In a recent home buying event in Los Angeles, attendees consistently shared their fears and insecurities about the topic.
“It’s scary,” said Reina, a 31-year-old homebuyer. “I think in the past there hasn’t been a lot of transparency about the process, and there’s just so many steps that are really intimidating.”
There’s a generational gap in how we think about homeownership and the American Dream.
Access to homeownership for this generation isn’t just about credit.

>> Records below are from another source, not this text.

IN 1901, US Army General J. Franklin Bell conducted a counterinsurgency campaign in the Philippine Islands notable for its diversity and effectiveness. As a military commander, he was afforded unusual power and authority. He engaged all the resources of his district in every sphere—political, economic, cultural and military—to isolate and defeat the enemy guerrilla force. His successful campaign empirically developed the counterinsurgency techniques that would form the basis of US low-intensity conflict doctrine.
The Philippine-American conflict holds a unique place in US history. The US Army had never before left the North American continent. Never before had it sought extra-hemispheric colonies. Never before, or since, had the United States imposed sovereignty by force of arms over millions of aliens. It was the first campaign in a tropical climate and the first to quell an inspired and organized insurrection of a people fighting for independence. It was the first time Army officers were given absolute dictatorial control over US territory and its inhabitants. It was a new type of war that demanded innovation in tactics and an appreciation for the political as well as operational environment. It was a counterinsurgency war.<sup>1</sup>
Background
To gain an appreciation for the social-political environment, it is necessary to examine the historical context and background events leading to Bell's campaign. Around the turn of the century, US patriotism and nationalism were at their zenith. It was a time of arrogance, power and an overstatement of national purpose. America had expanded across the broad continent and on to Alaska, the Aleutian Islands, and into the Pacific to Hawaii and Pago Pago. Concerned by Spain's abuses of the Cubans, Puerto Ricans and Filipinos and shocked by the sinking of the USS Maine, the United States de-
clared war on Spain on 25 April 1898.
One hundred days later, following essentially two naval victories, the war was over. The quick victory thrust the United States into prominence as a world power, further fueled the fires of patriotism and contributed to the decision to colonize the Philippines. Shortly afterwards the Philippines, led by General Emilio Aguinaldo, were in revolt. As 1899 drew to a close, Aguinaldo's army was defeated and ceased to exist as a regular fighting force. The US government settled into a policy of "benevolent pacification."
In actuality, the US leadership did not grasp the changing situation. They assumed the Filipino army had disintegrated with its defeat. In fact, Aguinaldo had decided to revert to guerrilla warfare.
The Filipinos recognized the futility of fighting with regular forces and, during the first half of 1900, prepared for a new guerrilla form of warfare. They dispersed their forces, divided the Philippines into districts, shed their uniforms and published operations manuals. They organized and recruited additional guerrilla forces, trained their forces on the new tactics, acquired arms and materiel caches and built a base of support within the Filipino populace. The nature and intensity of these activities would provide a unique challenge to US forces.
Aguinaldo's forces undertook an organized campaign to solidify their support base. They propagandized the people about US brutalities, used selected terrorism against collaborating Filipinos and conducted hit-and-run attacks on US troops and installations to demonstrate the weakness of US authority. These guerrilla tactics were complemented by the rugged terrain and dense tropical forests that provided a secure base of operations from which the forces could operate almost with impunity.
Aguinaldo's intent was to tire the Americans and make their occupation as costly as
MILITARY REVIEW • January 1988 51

It’s about access to trustworthy advice, transparent information, and personalization.
The Generational Gap
When I speak on the topic of Millennial homebuyers to groups of loan officers and agents, the audience repeatedly echoes the same disparaging jokes about snowflakes and participation trophies.
I ask them what comes to mind when they think of Millennials, and predictably, in nearly every session, they cite “lazy” or “entitled” as an almost instinctual reaction to the question.
(To be fair, I encourage these comments so as to address the topic, and because I enjoy self-deprecating humor).
However, it seems like there’s always a new viral article about how avocado toast is “ruining Millennials,” which fuels this sentiment. In Zillow’s humorously patronizing study on real estate trends among Millennials, they cite the reason for our slow entrance to the home buying market as a result of spending money on lavish bachelor parties instead of saving.
As entertaining as that click-bait may be, this kind of commentary reflects a harmful narrative between generations, rooted in two very conflicting experiences of the housing market.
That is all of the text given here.